_SELECTED EXCERPT_.
• • • • •
Attendance: local(Eva, Jarka, Maarten, Mark, Ricardo, Torre, Xavier);remote(Burt, Gonzalo, Ian, Jhen-Wei, Michael, Paolo, Pavel, Reda, Rob, Rolf, Ron, Tiju, Ulf).

Experiments round table:

  • ATLAS reports -
    • T0/Central Services
      • CERN-PROD Tier 0: Failing LSF jobs due to no AFS token. Reported 14:30 yesterday. At 21:00 a user with ~800 jobs filling AFS pool space was found, removed. Problem still seen today, affects ~7 nodes (so not a crisis). GGUS:81096
      • CERN-PROD 0.1% of the srmbringonline request IDs are lost: ATLAS DDM patched GGUS:81032
    • T1s/CalibrationT2s
      • T0 exports to FZK-LCG2 DataTape failing. Reported Monday, recurred yesterday morning, but OK for 24 hours. Closed this am. Origin of problem not known. GGUS:81039
      • Power failure (twice) at TRIUMF-LCG2. CA cloud taken offline ~1-9am this morning. Cloud now back online, sites under test. GGUS:81100 GGUS:81111
      • ATLAS functional test failures at IN2P3-CC due to missing files that were deleted during cleanup? Investigating. GGUS:81095

  • CMS reports -
    • LHC machine / CMS detector
      • Reasonable smooth running
      • Switched to the physics primary datasets
      • Preparing for low luminosity running
    • CERN / central services and T0
      • One black hole node seen in Tier-0. Ticket submitted GGUS:81134
      • Unable to submit to FTS at CERN between 8-9. Restored for all sites except CNAF
        • Ian: will bridge the CMS Savannah ticket to GGUS or open a new ticket as needed
      • Ian: some CMS users have VOMS problems since this morning (INC:120113, INC:120148)
        • Maarten: probably related to the DB password changes, which may also explain the FTS problems observed (see central services report below)
    • Tier-1/2:
      • A few files lost at FNAL during tape migration. Seen by PhEDEx central agents

  • ALICE reports -
    • Disk SE at KIT fails the tests since yesterday afternoon; under investigation
      • the cause was a router configuration issue at KIT; tests again OK since 18:00 CEST

  • LHCb reports -
    • Stopped the previous productions that were running over the bad runs and created a new one to run over the data from last night as a test
    • Jobs going through now - all T1s should be seeing Production jobs going through in the next 24 hours
    • There is still a known problem with big events slowing down the Stripping, but Reconstruction jobs should behave normally now
    • 6 hour delay has been put in to avoid the CondDB issue reported yesterday
    • MC simulation at Tiers2 ongoing
    • New GGUS (or RT) tickets
    • T0
      • Any more news on the RAID controller? (GGUS:80973)
• • • • •
_DATA PROVIDED_.
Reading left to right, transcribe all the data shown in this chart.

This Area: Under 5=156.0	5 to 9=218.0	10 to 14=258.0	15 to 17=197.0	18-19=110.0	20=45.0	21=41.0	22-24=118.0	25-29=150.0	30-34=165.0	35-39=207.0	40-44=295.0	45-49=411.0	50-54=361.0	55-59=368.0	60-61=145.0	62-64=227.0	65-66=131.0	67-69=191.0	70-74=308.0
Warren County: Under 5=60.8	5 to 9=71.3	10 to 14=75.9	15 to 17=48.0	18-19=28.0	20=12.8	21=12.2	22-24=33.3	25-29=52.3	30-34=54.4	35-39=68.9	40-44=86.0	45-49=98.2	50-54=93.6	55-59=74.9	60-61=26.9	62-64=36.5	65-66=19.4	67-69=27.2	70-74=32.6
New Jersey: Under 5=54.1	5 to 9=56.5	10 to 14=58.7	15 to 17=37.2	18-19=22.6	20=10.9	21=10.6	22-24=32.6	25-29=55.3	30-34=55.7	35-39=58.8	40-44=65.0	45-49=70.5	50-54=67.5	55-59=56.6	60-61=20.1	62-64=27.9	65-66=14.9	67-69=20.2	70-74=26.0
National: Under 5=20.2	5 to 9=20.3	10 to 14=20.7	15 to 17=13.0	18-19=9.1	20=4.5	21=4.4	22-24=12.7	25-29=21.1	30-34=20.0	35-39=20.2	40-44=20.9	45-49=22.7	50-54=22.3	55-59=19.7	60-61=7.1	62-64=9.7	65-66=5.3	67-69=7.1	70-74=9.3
• • • • •
_WORK TO COMPLETE_.
List every GGUS ticket number cited in the ATLAS reports section of the operations meeting notes above.

_EXERCISE ANSWER_.
GGUS:81096, GGUS:81032, GGUS:81039, GGUS:81100, GGUS:81111, GGUS:81095